Rendered images with source text
# # #

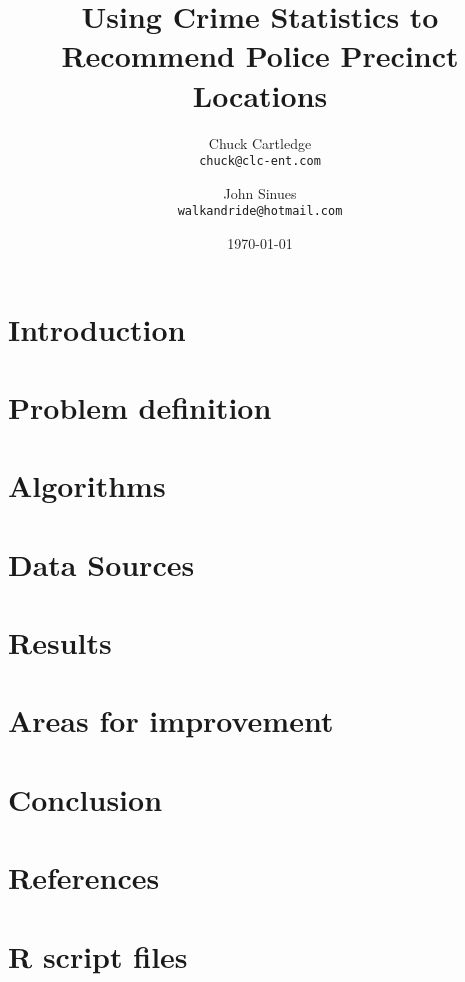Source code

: \documentclass[12pt]{article}
\title{Using Crime Statistics to Recommend Police Precinct Locations}
\author{Chuck Cartledge\\
  \texttt{chuck@clc-ent.com}
  \and
  John Sinues\\
\texttt{walkandride@hotmail.com}}
\date{\today}
\begin{document}
\maketitle
{}
\tableofcontents
\listofalgorithms
\listoffigures
\cleardoublepage
\thispagestyle{empty}
\pagestyle{plain}
\setcounter{page}{1}
\section{Introduction}

\section{Problem definition}

\section{Algorithms}

\section{Data Sources}

\section{Results}

\section{Areas for improvement}

\section{Conclusion}

\section{References}

\appendix
\section{R script files}

\end{document}
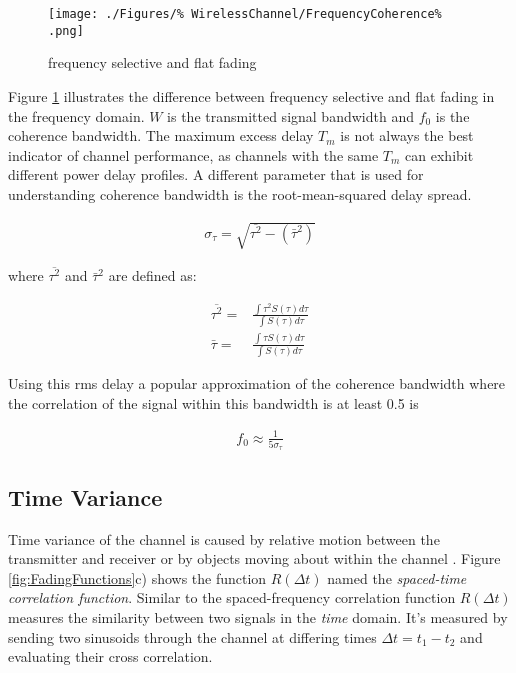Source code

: \begin{figure}[ht]
	\texttt{[image: ./Figures/\%
		WirelessChannel/FrequencyCoherence\%
		.png]}
	\caption{frequency selective and flat fading %
	\cite{Sklar01}}
	\label{fig:FadingFigure}
\end{figure}

Figure \ref{fig:FadingFigure} illustrates the difference %
between frequency selective and flat fading in the %
frequency domain. $W$ is the transmitted signal %
bandwidth and $f_{0}$ is the coherence bandwidth.
\FloatBarrier
The maximum excess delay $T_{m}$ is not always the %
best indicator of channel performance, as channels with %
the same $T_{m}$ can exhibit different power delay profiles. %
A different parameter that is used for understanding %
coherence bandwidth is the root-mean-squared delay spread.

\begin{align}
	\sigma_{\tau} = \sqrt{\overline{\tau^{2}} - (\bar{\tau}^{2})}
\end{align}

where $\overline{\tau^{2}}$ and $\bar{\tau}^{2}$ are defined %
as:

\begin{align}
	\overline{\tau^{2}} =&  \frac{\int \tau^{2} S(\tau) d\tau}{\int S(\tau) d\tau} \\
	\bar{\tau} =& \frac{\int \tau S(\tau) d\tau}{\int S(\tau) d\tau}
\end{align}

Using this rms delay a popular approximation of %
the coherence bandwidth where the correlation %
of the signal within this bandwidth is at least 0.5 is

\begin{align}
	f_{0} \approx \frac{1}{5\sigma_{\tau}}
\end{align}

\subsection{Time Variance}
Time variance of the channel is caused by relative %
motion between the transmitter and receiver or by %
objects moving about within the channel \cite{Sklar01}. %
Figure \ref{fig:FadingFunctions}c) shows the function %
$R(\Delta t)$ named the \emph{spaced-time correlation %
function}. Similar to the spaced-frequency correlation %
function $R(\Delta t)$ measures the similarity between %
two signals in the \emph{time} domain. It's measured %
by sending two sinusoids through the channel at differing %
times $\Delta t = t_{1} - t_{2}$ and evaluating their %
cross correlation. 

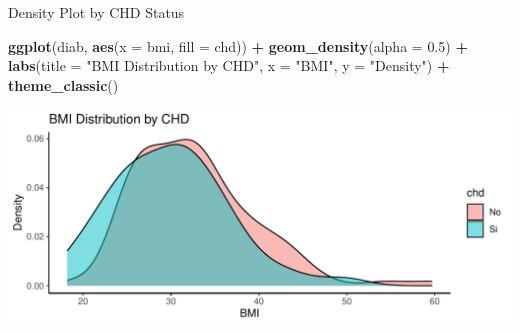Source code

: \documentclass[
  ignorenonframetext,
]{beamer}
\newenvironment{Shaded}{\begin{snugshade}}{\end{snugshade}}
\newcommand{\AttributeTok}[1]{\textcolor[rgb]{0.13,0.29,0.53}{#1}}
\newcommand{\FloatTok}[1]{\textcolor[rgb]{0.00,0.00,0.81}{#1}}
\newcommand{\FunctionTok}[1]{\textcolor[rgb]{0.13,0.29,0.53}{\textbf{#1}}}
\newcommand{\NormalTok}[1]{#1}
\newcommand{\SpecialCharTok}[1]{\textcolor[rgb]{0.81,0.36,0.00}{\textbf{#1}}}
\newcommand{\StringTok}[1]{\textcolor[rgb]{0.31,0.60,0.02}{#1}}
\begin{document}
\begin{frame}[fragile]{Density Plot by CHD Status}
\label{density-plot-by-chd-status}
\begin{Shaded}
\begin{Highlighting}[]
\FunctionTok{ggplot}\NormalTok{(diab, }\FunctionTok{aes}\NormalTok{(}\AttributeTok{x =}\NormalTok{ bmi, }\AttributeTok{fill =}\NormalTok{ chd)) }\SpecialCharTok{+}
  \FunctionTok{geom\_density}\NormalTok{(}\AttributeTok{alpha =} \FloatTok{0.5}\NormalTok{) }\SpecialCharTok{+}
  \FunctionTok{labs}\NormalTok{(}\AttributeTok{title =} \StringTok{"BMI Distribution by CHD"}\NormalTok{, }\AttributeTok{x =} \StringTok{"BMI"}\NormalTok{, }\AttributeTok{y =} \StringTok{"Density"}\NormalTok{) }\SpecialCharTok{+}
  \FunctionTok{theme\_classic}\NormalTok{()}
\end{Highlighting}
\end{Shaded}

\includegraphics{StatisticsWithR-3-Exploratory_Analysis_II_And_Graphics_files/figure-beamer/unnamed-chunk-31-1.pdf}
\end{frame}
\end{document}
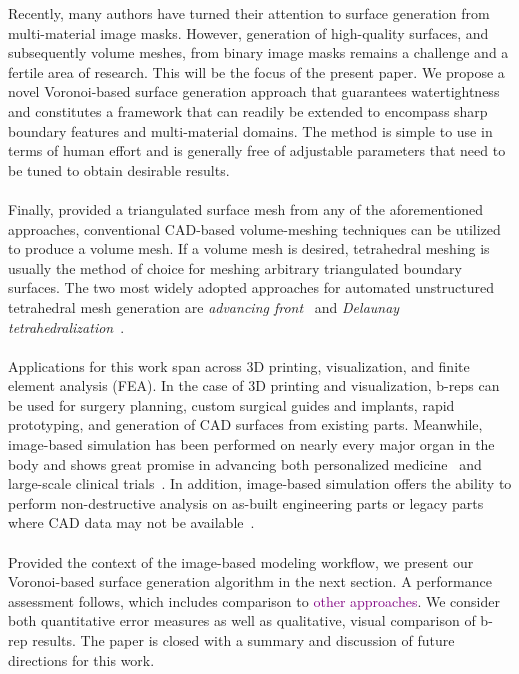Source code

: Recently, many authors have turned their attention to surface generation from multi-material image masks. However, generation of high-quality surfaces, and subsequently volume meshes, from binary image masks remains a challenge and a fertile area of research. This will be the focus of the present paper.  We propose a novel Voronoi-based surface generation approach that guarantees watertightness and constitutes a framework that can readily be extended to encompass sharp boundary features and multi-material domains. The method is simple to use in terms of human effort and is generally free of adjustable parameters that need to be tuned to obtain desirable results. \\ \\
%
Finally, provided a triangulated surface mesh from any of the aforementioned approaches, conventional CAD-based volume-meshing techniques can be utilized to produce a volume mesh. If a volume mesh is desired, tetrahedral meshing is usually the method of choice for meshing arbitrary triangulated boundary surfaces. The two most widely adopted approaches for automated unstructured tetrahedral mesh generation are \textit{advancing front}~\cite{jin_1993, lohner_1988} and \textit{Delaunay tetrahedralization}~\cite{lohner_1997}. \\ \\
%
Applications for this work span across 3D printing, visualization, and finite element analysis (FEA). In the case of 3D printing and visualization, b-reps can be used for surgery planning, custom surgical guides and implants, rapid prototyping, and generation of CAD surfaces from existing parts. Meanwhile, image-based simulation has been performed on nearly every major organ in the body and shows great promise in advancing both personalized medicine~\cite{neal2010current} and large-scale clinical trials~\cite{viceconti2016silico}. In addition, image-based simulation offers the ability to perform non-destructive analysis on as-built engineering parts or legacy parts where CAD data may not be available~\cite{bradley2005advances}.\\ \\
%
Provided the context of the image-based modeling workflow, we present our Voronoi-based surface generation algorithm in the next section. A performance assessment follows, which includes comparison to \textcolor{purple}{other approaches}.  We consider both quantitative error measures as well as qualitative, visual comparison of b-rep results.  The paper is closed with a summary and discussion of future directions for this work.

# # #

GOAL OF THE EXERCISE — Images are to be omitted; repeat the remaining data above exactly.

SOLVED EXERCISE —
Source code

: \documentclass[12pt]{article}
\title{Using Crime Statistics to Recommend Police Precinct Locations}
\author{Chuck Cartledge\\
  \texttt{chuck@clc-ent.com}
  \and
  John Sinues\\
\texttt{walkandride@hotmail.com}}
\date{\today}
\begin{document}
\maketitle
{}
\tableofcontents
\listofalgorithms
\listoffigures
\cleardoublepage
\thispagestyle{empty}
\pagestyle{plain}
\setcounter{page}{1}
\section{Introduction}

\section{Problem definition}

\section{Algorithms}

\section{Data Sources}

\section{Results}

\section{Areas for improvement}

\section{Conclusion}

\section{References}

\appendix
\section{R script files}

\end{document}
Source code

: \begin{figure}[ht]
	\texttt{[image: ./Figures/\%
		WirelessChannel/FrequencyCoherence\%
		.png]}
	\caption{frequency selective and flat fading %
	\cite{Sklar01}}
	\label{fig:FadingFigure}
\end{figure}

Figure \ref{fig:FadingFigure} illustrates the difference %
between frequency selective and flat fading in the %
frequency domain. $W$ is the transmitted signal %
bandwidth and $f_{0}$ is the coherence bandwidth.
\FloatBarrier
The maximum excess delay $T_{m}$ is not always the %
best indicator of channel performance, as channels with %
the same $T_{m}$ can exhibit different power delay profiles. %
A different parameter that is used for understanding %
coherence bandwidth is the root-mean-squared delay spread.

\begin{align}
	\sigma_{\tau} = \sqrt{\overline{\tau^{2}} - (\bar{\tau}^{2})}
\end{align}

where $\overline{\tau^{2}}$ and $\bar{\tau}^{2}$ are defined %
as:

\begin{align}
	\overline{\tau^{2}} =&  \frac{\int \tau^{2} S(\tau) d\tau}{\int S(\tau) d\tau} \\
	\bar{\tau} =& \frac{\int \tau S(\tau) d\tau}{\int S(\tau) d\tau}
\end{align}

Using this rms delay a popular approximation of %
the coherence bandwidth where the correlation %
of the signal within this bandwidth is at least 0.5 is

\begin{align}
	f_{0} \approx \frac{1}{5\sigma_{\tau}}
\end{align}

\subsection{Time Variance}
Time variance of the channel is caused by relative %
motion between the transmitter and receiver or by %
objects moving about within the channel \cite{Sklar01}. %
Figure \ref{fig:FadingFunctions}c) shows the function %
$R(\Delta t)$ named the \emph{spaced-time correlation %
function}. Similar to the spaced-frequency correlation %
function $R(\Delta t)$ measures the similarity between %
two signals in the \emph{time} domain. It's measured %
by sending two sinusoids through the channel at differing %
times $\Delta t = t_{1} - t_{2}$ and evaluating their %
cross correlation. 

Source code

: \documentclass[
  ignorenonframetext,
]{beamer}
\newenvironment{Shaded}{\begin{snugshade}}{\end{snugshade}}
\newcommand{\AttributeTok}[1]{\textcolor[rgb]{0.13,0.29,0.53}{#1}}
\newcommand{\FloatTok}[1]{\textcolor[rgb]{0.00,0.00,0.81}{#1}}
\newcommand{\FunctionTok}[1]{\textcolor[rgb]{0.13,0.29,0.53}{\textbf{#1}}}
\newcommand{\NormalTok}[1]{#1}
\newcommand{\SpecialCharTok}[1]{\textcolor[rgb]{0.81,0.36,0.00}{\textbf{#1}}}
\newcommand{\StringTok}[1]{\textcolor[rgb]{0.31,0.60,0.02}{#1}}
\begin{document}
\begin{frame}[fragile]{Density Plot by CHD Status}
\label{density-plot-by-chd-status}
\begin{Shaded}
\begin{Highlighting}[]
\FunctionTok{ggplot}\NormalTok{(diab, }\FunctionTok{aes}\NormalTok{(}\AttributeTok{x =}\NormalTok{ bmi, }\AttributeTok{fill =}\NormalTok{ chd)) }\SpecialCharTok{+}
  \FunctionTok{geom\_density}\NormalTok{(}\AttributeTok{alpha =} \FloatTok{0.5}\NormalTok{) }\SpecialCharTok{+}
  \FunctionTok{labs}\NormalTok{(}\AttributeTok{title =} \StringTok{"BMI Distribution by CHD"}\NormalTok{, }\AttributeTok{x =} \StringTok{"BMI"}\NormalTok{, }\AttributeTok{y =} \StringTok{"Density"}\NormalTok{) }\SpecialCharTok{+}
  \FunctionTok{theme\_classic}\NormalTok{()}
\end{Highlighting}
\end{Shaded}

\includegraphics{StatisticsWithR-3-Exploratory_Analysis_II_And_Graphics_files/figure-beamer/unnamed-chunk-31-1.pdf}
\end{frame}
\end{document}
Source code

: Recently, many authors have turned their attention to surface generation from multi-material image masks. However, generation of high-quality surfaces, and subsequently volume meshes, from binary image masks remains a challenge and a fertile area of research. This will be the focus of the present paper.  We propose a novel Voronoi-based surface generation approach that guarantees watertightness and constitutes a framework that can readily be extended to encompass sharp boundary features and multi-material domains. The method is simple to use in terms of human effort and is generally free of adjustable parameters that need to be tuned to obtain desirable results. \\ \\
%
Finally, provided a triangulated surface mesh from any of the aforementioned approaches, conventional CAD-based volume-meshing techniques can be utilized to produce a volume mesh. If a volume mesh is desired, tetrahedral meshing is usually the method of choice for meshing arbitrary triangulated boundary surfaces. The two most widely adopted approaches for automated unstructured tetrahedral mesh generation are \textit{advancing front}~\cite{jin_1993, lohner_1988} and \textit{Delaunay tetrahedralization}~\cite{lohner_1997}. \\ \\
%
Applications for this work span across 3D printing, visualization, and finite element analysis (FEA). In the case of 3D printing and visualization, b-reps can be used for surgery planning, custom surgical guides and implants, rapid prototyping, and generation of CAD surfaces from existing parts. Meanwhile, image-based simulation has been performed on nearly every major organ in the body and shows great promise in advancing both personalized medicine~\cite{neal2010current} and large-scale clinical trials~\cite{viceconti2016silico}. In addition, image-based simulation offers the ability to perform non-destructive analysis on as-built engineering parts or legacy parts where CAD data may not be available~\cite{bradley2005advances}.\\ \\
%
Provided the context of the image-based modeling workflow, we present our Voronoi-based surface generation algorithm in the next section. A performance assessment follows, which includes comparison to \textcolor{purple}{other approaches}.  We consider both quantitative error measures as well as qualitative, visual comparison of b-rep results.  The paper is closed with a summary and discussion of future directions for this work.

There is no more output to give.